*EXTRACT:*
========================
What, you don't believe your chocolate icing -smeared mouth kid when he says "it must have been the dog who got into the cake."
FBI Backs Off Attempt To Subpoena Info on USA Today Readers
Because coming from USA Today, the info would have been wrong.
Yelled says higher interest rates would be good for the US.
Guess she isn’t aware of the huge debt.
Or she is just as mentally decrepit as SleepyJoe.
"By 1830, the average American adult was consuming about three times the amount we drink today," points out The Atlantic.
Imagine how much more we would be drinking this year if Trump had been re-elected.
I have successfully returned to 1830 levels this year.
"What's distinctly American about this story is not alcohol's prominent place in our history (that's true of many societies), but the zeal with which we've swung between extremes," writes Atlantic Senior Editor Kate Julian. "Americans tend to drink in more dysfunctional ways than people in other societies, only to become judgmental about nearly any drinking at all. Again and again, an era of overindulgence begets an era of renunciation: Binge, abstain. Binge, abstain."
Almost like a bunch of teenage girls.
"Americans tend to drink in more dysfunctional ways than people in other societies"
Has Kate Julian ever met anyone from Japan?
The FBI sought information, including I.P. addresses, on all "computers and other electronic devices" that accessed the story during a 35-minute period on the evening of the shooting.
The fact that they can ask for this... and might get it, but for the good graces of a liberty-minded court should give everyone pause about what you think your anonymity really is when just browsing the web.
The FBI probably found the information anyway and said they backed off after they did.
"I don't think there is anything more important in my lifetime to work on.…I don't think there is anything more enabling for people around the world."
They talk like social justice advocates, but have the business ethics of Vlad the Impaler.
water was bad in the past alcohol killed the germs, we have better methods today
“That makes the FBI's move even more shocking. Authorities clearly had other ways to find the suspect they were looking for and, apparently, still decided that infringing on freedom of the press was a good first step.”
========================
*QUESTIONS TO ANSWER:*
[1] Reproduce the comment thread from "Or she is just" up to and including "had been re-elected.".
[2] In the comment thread, what title is given for Kate Julian?

*Records from a dataset:*
========================
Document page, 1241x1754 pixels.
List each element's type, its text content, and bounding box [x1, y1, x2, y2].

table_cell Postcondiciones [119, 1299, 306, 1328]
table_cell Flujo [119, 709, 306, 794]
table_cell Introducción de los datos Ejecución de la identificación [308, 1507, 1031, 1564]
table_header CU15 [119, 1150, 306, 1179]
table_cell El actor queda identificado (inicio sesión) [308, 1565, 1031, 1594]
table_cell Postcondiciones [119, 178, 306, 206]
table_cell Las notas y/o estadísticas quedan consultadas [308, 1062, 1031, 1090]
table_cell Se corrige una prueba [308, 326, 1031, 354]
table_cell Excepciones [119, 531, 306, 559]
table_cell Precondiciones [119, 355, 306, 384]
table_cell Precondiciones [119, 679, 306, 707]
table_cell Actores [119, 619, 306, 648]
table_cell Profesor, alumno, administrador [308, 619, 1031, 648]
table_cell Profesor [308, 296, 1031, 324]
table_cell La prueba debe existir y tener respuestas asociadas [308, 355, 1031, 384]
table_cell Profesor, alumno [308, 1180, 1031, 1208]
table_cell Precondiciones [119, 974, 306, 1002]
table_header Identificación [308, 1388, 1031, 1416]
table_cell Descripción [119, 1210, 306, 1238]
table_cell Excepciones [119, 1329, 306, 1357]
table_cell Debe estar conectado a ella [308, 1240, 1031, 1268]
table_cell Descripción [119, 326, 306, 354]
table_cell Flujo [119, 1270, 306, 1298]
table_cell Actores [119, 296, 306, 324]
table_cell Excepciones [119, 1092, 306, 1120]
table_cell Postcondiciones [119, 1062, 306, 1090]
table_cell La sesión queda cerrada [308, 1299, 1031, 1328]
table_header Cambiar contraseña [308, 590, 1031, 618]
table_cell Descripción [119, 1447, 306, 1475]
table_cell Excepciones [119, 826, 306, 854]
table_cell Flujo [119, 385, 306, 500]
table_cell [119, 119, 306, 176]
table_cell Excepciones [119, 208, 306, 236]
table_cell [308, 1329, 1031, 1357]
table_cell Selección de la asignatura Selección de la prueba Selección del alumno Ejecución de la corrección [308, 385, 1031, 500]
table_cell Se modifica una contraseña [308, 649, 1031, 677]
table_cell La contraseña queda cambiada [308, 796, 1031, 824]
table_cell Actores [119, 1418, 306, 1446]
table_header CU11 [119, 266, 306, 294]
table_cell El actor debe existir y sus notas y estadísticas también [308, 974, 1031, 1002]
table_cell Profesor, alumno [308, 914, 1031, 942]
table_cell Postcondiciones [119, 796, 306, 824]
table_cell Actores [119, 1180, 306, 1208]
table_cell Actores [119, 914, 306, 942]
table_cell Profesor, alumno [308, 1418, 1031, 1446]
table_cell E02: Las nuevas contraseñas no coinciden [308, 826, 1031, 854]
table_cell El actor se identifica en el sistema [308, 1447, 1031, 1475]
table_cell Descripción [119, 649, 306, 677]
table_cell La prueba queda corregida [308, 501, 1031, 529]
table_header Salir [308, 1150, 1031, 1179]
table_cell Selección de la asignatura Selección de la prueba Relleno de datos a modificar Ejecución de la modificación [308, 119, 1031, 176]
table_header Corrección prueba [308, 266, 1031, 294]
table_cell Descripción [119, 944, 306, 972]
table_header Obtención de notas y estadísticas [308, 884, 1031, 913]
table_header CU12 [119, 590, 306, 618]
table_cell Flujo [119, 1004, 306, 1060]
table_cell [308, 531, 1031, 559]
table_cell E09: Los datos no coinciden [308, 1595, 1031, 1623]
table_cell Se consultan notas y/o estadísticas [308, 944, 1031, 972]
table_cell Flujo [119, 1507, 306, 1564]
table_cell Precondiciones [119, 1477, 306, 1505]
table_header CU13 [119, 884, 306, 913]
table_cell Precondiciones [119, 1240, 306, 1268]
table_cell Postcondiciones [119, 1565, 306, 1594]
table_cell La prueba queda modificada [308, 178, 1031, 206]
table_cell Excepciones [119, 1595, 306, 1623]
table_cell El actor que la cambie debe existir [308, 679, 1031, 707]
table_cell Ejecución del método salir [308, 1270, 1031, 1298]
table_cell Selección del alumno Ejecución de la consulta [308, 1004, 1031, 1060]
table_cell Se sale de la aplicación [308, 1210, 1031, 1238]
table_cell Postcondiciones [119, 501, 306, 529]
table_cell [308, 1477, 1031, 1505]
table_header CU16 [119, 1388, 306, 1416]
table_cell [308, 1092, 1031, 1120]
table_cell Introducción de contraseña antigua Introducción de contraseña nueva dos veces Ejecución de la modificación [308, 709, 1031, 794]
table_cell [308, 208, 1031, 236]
========================
*ANSWERS BELOW:*
[1]
Or she is just as mentally decrepit as SleepyJoe.
"By 1830, the average American adult was consuming about three times the amount we drink today," points out The Atlantic.
Imagine how much more we would be drinking this year if Trump had been re-elected.

[2] Atlantic Senior Editor